I was entertained by Prometheus, really I was. It had shocks (if little suspense), it looked beautiful, the acting was top notch and the characterisation great. And the science that I’ve picked apart here – none of it was crucial to the plot. It doesn’t really matter how the Engineers make their goop, or how their base stays pressurised when its got great gaping holes in it. It doesn’t matter that everyone’s feet stay on the ground on the spaceship, or how a facehugger grows to giant size with no obvious food source. It’s the application of these slices of science fiction, in a haphazard an inconsistent way, that let the film down. Fiction is all about constructing rules for your imaginary world and ensuring that everything inside that universe sticks to those rules. When they don’t, the viewer is lost amongst so many pretty slices of celluloid. It feels, like so many films to come out of Hollywood lately, that there is a conflict between the director, the scriptwriter and the producer, each trying to make a different film.

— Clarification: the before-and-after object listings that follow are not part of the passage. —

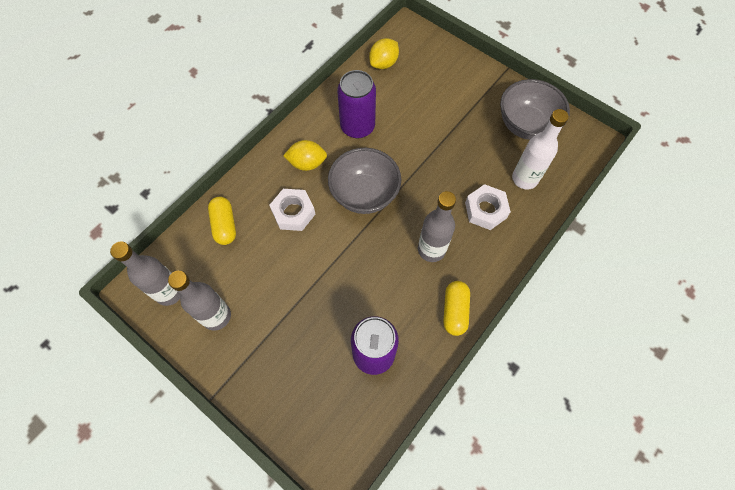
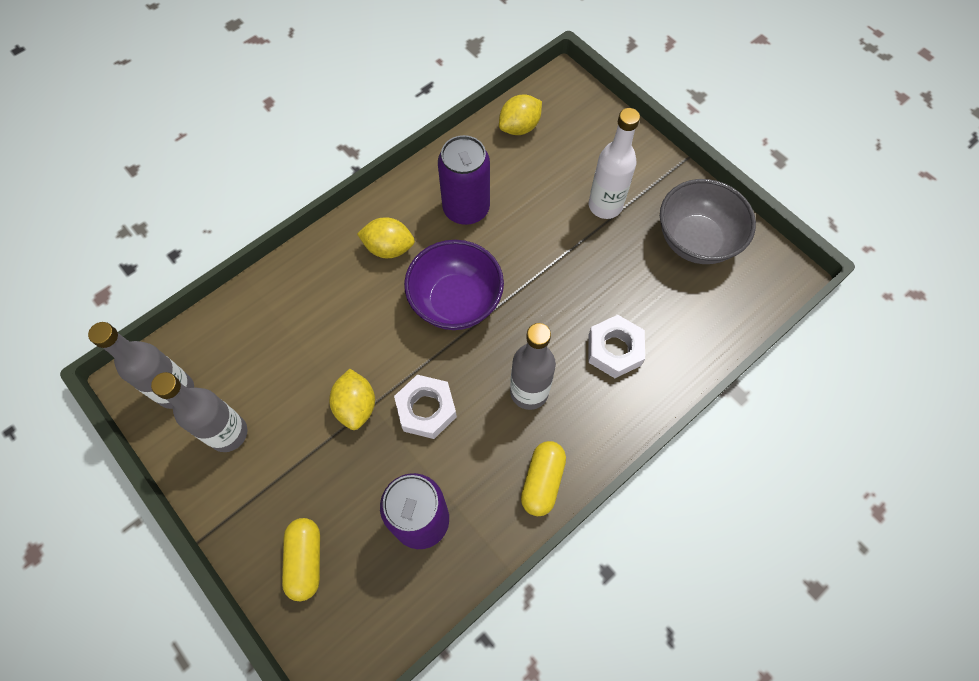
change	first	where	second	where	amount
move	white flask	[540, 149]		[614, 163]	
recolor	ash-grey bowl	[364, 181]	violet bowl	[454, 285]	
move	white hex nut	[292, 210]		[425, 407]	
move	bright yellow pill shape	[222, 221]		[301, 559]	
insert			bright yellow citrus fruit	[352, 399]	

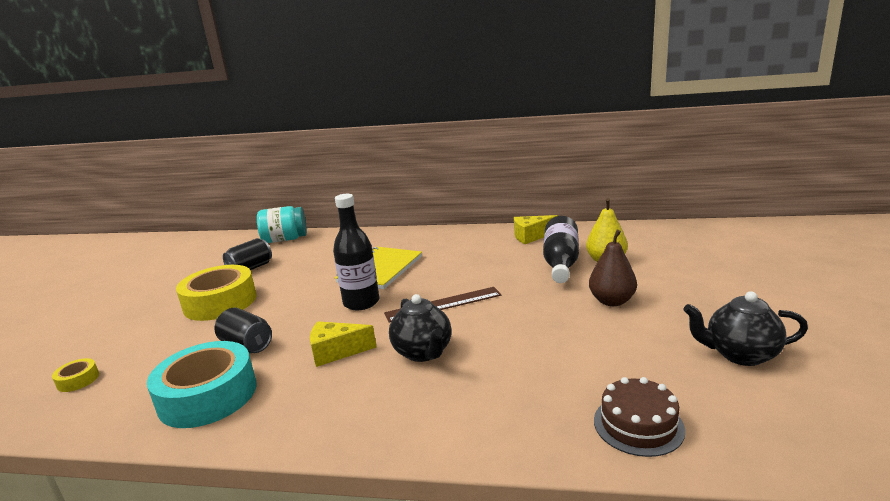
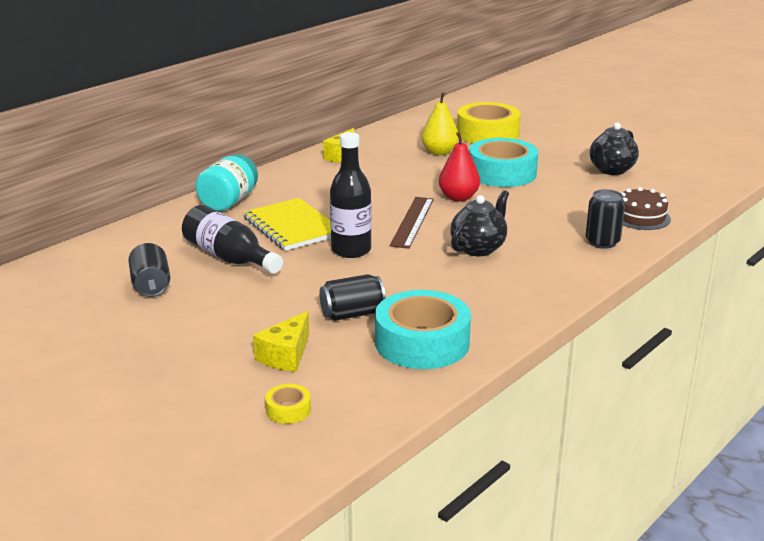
change	first	where	second	where	amount
move	turquoise jar	[282, 224]		[226, 182]	
move	ebony flask	[561, 249]		[232, 239]	
replace	brown pear fruit	[613, 268]	turquoise sticky tape	[503, 162]	
move	bright yellow sticky tape	[216, 293]		[489, 122]	
rotate	ebony tea pot	[420, 328]		[479, 223]	60 degrees counterclockwise
move	bright yellow piece of cheese	[343, 344]		[281, 341]	
insert			red pear fruit	[459, 166]	
insert			ebony tin	[605, 219]	

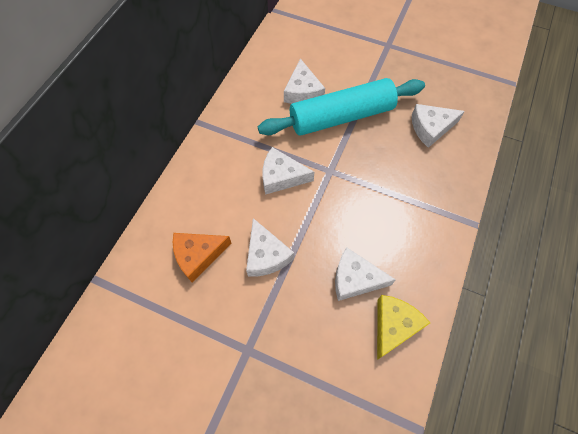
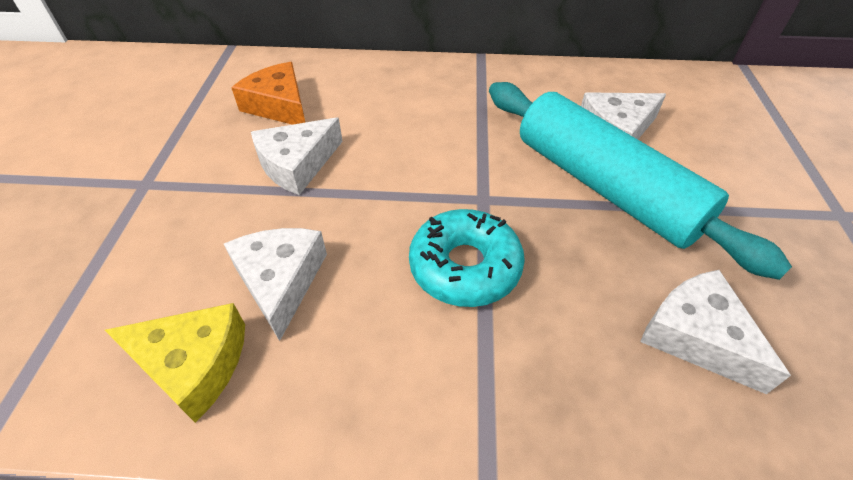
change	first	where	second	where	amount
delete	white piece of cheese	[289, 171]			
insert			turquoise donut	[467, 258]	

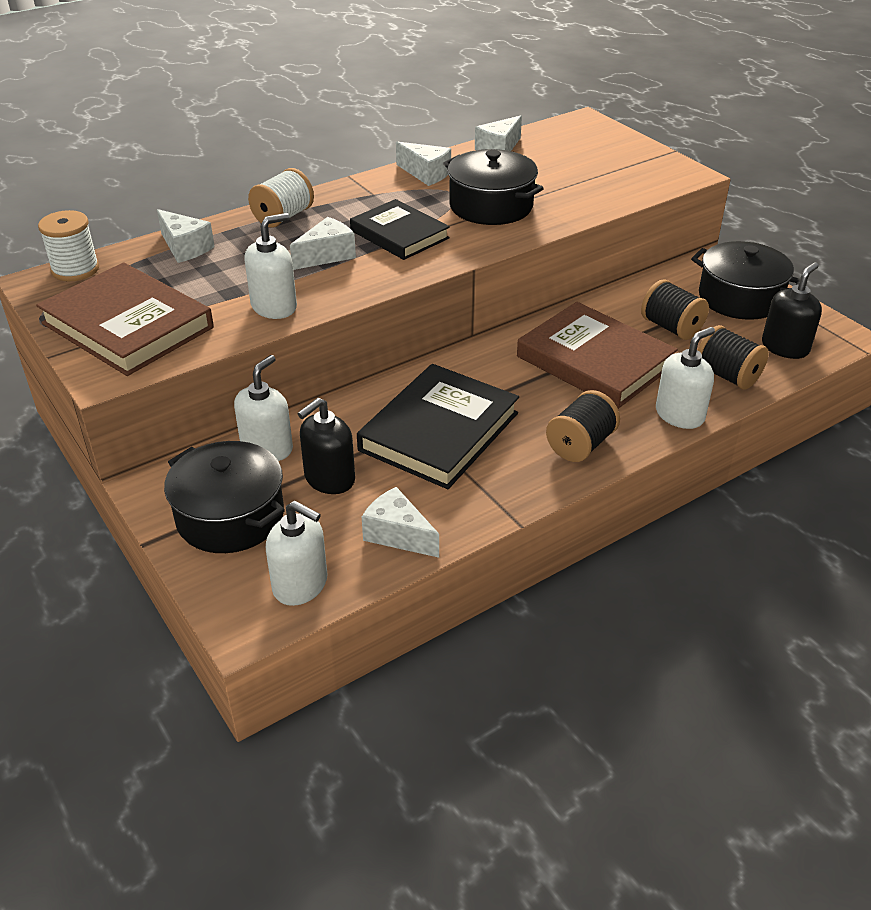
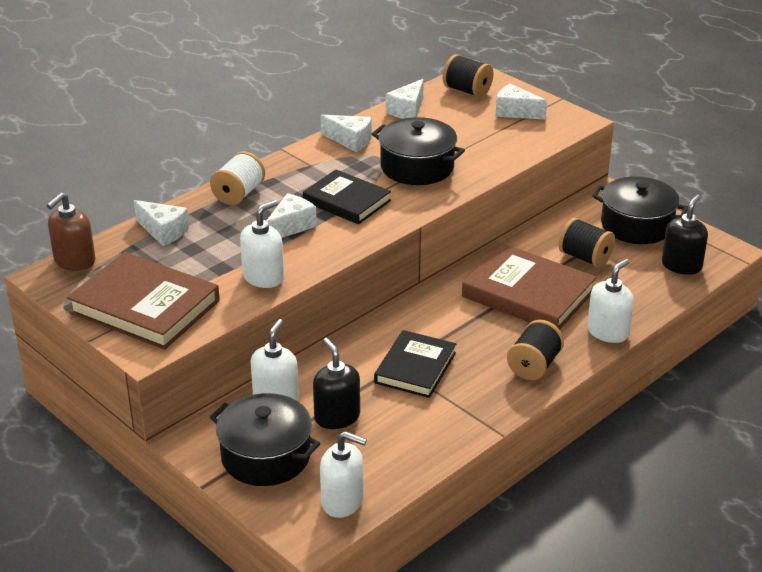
change	first	where	second	where	amount
replace	white reel of thread	[68, 245]	brown pump bottle	[71, 231]	
move	ebony reel of thread	[733, 357]		[468, 76]	
resize	ebony book	[438, 426]		[415, 364]	x0.66
rotate	ebony pump bottle	[326, 446]		[336, 383]	120 degrees clockwise
move	white piece of cheese	[400, 522]		[521, 101]	

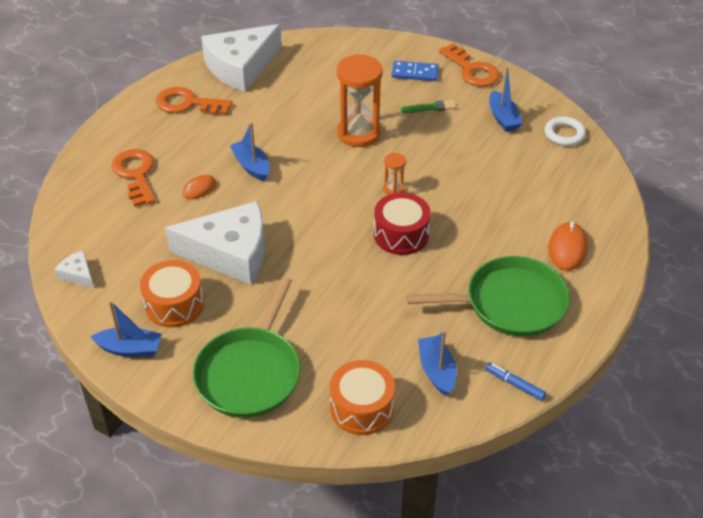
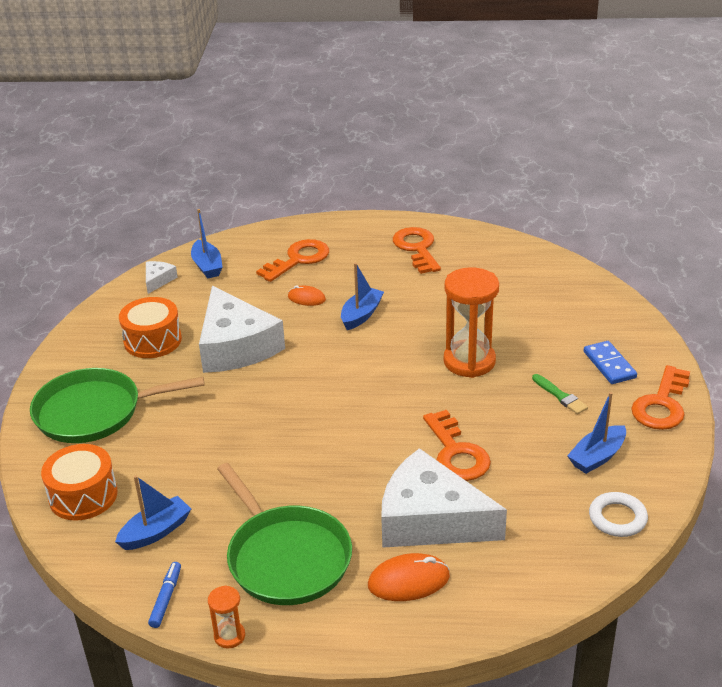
change	first	where	second	where	amount
move	white piece of cheese	[241, 58]		[444, 498]	
move	bright orange sandglass	[394, 174]		[226, 616]	
delete	red drum	[402, 224]			
move	cobalt sailboat	[126, 329]		[207, 244]	
insert			bright orange door key	[457, 445]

Is it a horror like Alien? A noirish cerebral like Blade Runner? Like Frankenstein’s Monster, it feels grafted together and pumped into life, with expert attention to the process and none to what the end result will be. This a movie that, if it became sentient, would hunt down its makers and ask the very questions its heroes want answers to: why am I here, why did you make me, what is my purpose?